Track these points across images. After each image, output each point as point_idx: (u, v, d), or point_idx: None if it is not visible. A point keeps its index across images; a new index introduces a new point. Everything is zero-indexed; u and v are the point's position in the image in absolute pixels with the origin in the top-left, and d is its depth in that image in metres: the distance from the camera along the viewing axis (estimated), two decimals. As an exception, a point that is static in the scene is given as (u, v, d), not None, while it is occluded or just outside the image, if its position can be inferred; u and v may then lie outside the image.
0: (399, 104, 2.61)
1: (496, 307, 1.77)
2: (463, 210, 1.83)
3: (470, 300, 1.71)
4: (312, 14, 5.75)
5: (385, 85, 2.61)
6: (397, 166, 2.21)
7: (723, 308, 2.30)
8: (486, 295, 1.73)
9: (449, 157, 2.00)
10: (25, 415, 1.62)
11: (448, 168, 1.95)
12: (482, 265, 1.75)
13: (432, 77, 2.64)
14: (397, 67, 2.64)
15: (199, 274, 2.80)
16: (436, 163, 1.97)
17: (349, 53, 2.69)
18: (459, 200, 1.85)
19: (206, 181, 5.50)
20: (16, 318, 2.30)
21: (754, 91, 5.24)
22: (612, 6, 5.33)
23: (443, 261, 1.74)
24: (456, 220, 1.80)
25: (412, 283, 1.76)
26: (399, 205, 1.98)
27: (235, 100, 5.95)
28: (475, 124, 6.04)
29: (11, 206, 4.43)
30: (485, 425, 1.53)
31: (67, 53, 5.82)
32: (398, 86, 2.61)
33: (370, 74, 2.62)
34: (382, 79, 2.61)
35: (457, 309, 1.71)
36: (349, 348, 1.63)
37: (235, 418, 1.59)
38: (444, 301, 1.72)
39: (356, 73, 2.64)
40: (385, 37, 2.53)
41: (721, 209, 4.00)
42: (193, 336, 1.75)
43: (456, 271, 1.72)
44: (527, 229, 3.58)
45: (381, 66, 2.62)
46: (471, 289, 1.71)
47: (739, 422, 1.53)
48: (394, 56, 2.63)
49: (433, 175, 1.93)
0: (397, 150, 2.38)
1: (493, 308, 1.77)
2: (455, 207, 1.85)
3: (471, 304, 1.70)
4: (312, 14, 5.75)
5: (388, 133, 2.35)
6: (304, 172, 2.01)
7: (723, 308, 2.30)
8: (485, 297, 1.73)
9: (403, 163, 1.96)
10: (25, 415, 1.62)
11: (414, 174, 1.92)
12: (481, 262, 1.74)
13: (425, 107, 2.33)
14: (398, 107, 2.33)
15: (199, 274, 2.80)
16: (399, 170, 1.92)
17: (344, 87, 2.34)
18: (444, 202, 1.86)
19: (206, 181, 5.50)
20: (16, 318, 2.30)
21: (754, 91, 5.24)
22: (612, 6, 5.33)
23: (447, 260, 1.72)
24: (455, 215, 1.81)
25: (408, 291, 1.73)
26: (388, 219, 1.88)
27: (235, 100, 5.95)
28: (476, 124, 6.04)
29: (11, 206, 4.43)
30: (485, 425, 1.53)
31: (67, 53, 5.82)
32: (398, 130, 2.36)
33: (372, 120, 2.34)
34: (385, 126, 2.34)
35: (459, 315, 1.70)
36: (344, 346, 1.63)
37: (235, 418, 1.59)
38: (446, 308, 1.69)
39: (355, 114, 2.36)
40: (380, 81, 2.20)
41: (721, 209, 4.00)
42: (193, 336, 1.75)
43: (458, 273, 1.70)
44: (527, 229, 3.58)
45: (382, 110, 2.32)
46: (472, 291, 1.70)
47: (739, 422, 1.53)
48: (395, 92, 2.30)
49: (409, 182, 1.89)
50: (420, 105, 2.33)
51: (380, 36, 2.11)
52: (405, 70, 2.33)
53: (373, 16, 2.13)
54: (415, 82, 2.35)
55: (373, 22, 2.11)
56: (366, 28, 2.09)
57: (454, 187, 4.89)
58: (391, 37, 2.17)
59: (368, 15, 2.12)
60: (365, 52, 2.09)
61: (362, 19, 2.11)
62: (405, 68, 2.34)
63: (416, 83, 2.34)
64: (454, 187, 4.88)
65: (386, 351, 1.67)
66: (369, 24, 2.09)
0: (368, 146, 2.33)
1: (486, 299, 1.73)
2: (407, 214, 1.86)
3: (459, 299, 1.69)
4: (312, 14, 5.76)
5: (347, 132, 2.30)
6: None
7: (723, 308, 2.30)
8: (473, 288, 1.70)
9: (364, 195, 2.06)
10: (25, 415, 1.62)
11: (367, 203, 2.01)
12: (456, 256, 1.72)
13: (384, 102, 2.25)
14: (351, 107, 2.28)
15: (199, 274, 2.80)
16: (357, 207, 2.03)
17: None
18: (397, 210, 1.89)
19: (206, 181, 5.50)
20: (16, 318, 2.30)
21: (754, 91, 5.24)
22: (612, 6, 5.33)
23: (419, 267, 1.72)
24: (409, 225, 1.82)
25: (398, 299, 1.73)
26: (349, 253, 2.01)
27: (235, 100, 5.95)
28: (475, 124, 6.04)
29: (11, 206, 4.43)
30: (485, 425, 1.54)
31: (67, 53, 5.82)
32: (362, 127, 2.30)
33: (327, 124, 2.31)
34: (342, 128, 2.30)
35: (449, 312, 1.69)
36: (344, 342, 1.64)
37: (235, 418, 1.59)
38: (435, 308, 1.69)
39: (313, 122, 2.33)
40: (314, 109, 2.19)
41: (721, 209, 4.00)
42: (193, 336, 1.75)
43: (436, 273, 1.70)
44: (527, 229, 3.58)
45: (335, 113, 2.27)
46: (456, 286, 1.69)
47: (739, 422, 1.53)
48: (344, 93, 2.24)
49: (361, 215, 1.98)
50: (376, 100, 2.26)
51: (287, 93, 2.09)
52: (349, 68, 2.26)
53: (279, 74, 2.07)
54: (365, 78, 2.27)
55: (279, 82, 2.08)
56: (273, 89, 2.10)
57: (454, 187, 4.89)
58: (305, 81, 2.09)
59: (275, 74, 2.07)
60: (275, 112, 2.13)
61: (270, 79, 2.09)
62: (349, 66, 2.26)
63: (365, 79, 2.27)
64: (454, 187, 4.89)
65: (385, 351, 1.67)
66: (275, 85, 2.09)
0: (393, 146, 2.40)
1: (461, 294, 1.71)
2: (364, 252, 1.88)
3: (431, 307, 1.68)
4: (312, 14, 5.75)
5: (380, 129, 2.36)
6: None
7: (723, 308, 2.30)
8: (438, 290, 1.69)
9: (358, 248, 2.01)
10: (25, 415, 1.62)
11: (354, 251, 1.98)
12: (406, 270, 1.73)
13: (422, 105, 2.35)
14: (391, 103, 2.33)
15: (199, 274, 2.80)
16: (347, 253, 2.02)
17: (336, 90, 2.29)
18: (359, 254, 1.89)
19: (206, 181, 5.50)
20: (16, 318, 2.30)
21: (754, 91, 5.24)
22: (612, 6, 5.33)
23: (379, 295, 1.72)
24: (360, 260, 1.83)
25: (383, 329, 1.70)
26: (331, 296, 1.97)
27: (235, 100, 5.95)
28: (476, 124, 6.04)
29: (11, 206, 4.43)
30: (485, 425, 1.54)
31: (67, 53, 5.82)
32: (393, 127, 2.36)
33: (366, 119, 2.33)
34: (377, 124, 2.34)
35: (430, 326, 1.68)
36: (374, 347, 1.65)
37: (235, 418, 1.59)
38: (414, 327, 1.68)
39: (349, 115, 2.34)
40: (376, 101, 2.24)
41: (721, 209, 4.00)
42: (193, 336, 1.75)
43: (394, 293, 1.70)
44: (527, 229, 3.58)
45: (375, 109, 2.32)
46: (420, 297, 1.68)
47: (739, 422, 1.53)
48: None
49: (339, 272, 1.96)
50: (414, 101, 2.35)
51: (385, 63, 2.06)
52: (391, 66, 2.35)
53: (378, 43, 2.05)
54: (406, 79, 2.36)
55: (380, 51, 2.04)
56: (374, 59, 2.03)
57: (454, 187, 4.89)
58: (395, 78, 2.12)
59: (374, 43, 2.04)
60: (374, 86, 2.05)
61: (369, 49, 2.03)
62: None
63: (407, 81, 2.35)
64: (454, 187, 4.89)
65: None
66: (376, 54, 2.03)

...

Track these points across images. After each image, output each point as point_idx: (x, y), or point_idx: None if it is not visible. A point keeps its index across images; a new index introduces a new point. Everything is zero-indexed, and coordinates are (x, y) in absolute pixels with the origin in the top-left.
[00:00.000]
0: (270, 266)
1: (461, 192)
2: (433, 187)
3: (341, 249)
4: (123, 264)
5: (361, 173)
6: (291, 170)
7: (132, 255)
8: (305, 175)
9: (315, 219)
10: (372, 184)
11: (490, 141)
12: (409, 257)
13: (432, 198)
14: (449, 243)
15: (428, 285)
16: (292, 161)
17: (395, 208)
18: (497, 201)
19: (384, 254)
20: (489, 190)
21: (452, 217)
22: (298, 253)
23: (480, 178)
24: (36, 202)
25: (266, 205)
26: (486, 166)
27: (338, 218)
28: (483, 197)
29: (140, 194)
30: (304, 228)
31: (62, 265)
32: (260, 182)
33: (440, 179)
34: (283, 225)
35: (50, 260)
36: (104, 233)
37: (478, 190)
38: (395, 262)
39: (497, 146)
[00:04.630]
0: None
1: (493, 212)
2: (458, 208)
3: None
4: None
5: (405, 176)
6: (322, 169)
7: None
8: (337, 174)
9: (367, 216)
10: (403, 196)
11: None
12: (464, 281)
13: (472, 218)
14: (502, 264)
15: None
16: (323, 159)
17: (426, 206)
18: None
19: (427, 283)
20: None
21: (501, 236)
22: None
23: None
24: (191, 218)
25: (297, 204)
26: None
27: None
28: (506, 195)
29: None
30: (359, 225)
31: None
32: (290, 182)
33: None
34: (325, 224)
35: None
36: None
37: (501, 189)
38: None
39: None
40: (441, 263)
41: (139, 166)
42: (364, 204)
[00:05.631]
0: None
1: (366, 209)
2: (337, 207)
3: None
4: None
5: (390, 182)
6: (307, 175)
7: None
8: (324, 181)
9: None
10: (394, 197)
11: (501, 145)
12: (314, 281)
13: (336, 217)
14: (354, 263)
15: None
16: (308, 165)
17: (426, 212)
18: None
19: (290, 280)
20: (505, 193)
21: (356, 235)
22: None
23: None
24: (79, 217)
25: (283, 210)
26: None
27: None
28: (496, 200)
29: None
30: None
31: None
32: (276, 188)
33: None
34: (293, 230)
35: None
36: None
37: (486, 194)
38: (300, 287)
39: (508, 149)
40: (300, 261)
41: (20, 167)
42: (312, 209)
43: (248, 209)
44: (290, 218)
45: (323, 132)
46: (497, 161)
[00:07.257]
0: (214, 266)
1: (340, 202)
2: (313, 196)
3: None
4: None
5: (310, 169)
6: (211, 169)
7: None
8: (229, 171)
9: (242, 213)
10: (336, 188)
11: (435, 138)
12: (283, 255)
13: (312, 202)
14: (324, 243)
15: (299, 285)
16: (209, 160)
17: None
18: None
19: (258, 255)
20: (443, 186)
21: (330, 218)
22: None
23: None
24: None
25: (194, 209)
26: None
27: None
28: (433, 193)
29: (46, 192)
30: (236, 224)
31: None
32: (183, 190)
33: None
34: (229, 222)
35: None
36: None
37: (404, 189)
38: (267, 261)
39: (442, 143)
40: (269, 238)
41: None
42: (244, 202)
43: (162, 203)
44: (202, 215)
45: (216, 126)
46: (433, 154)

## ASSIGNED TASK:
Set out every line from the material that contains the string "images".

## REPLY TO THE TASK:
Track these points across images. After each image, output each point as point_idx: (u, v, d), or point_idx: None if it is not visible. A point keeps its index across images; a new index introduces a new point. Everything is zero-indexed; u and v are the point's position in the image in absolute pixels with the origin in the top-left, and d is its depth in that image in metres: the distance from the camera along the viewing axis (estimated), two decimals. As an exception, a point that is static in the scene is given as (u, v, d), not None, while it is occluded or just outside the image, if its position can be inferred; u and v may then lie outside the image.
Track these points across images. After each image, output each point as point_idx: (x, y), or point_idx: None if it is not visible. A point keeps its index across images; a new index introduces a new point. Everything is zero-indexed, and coordinates are (x, y) in absolute pixels with the origin in the top-left.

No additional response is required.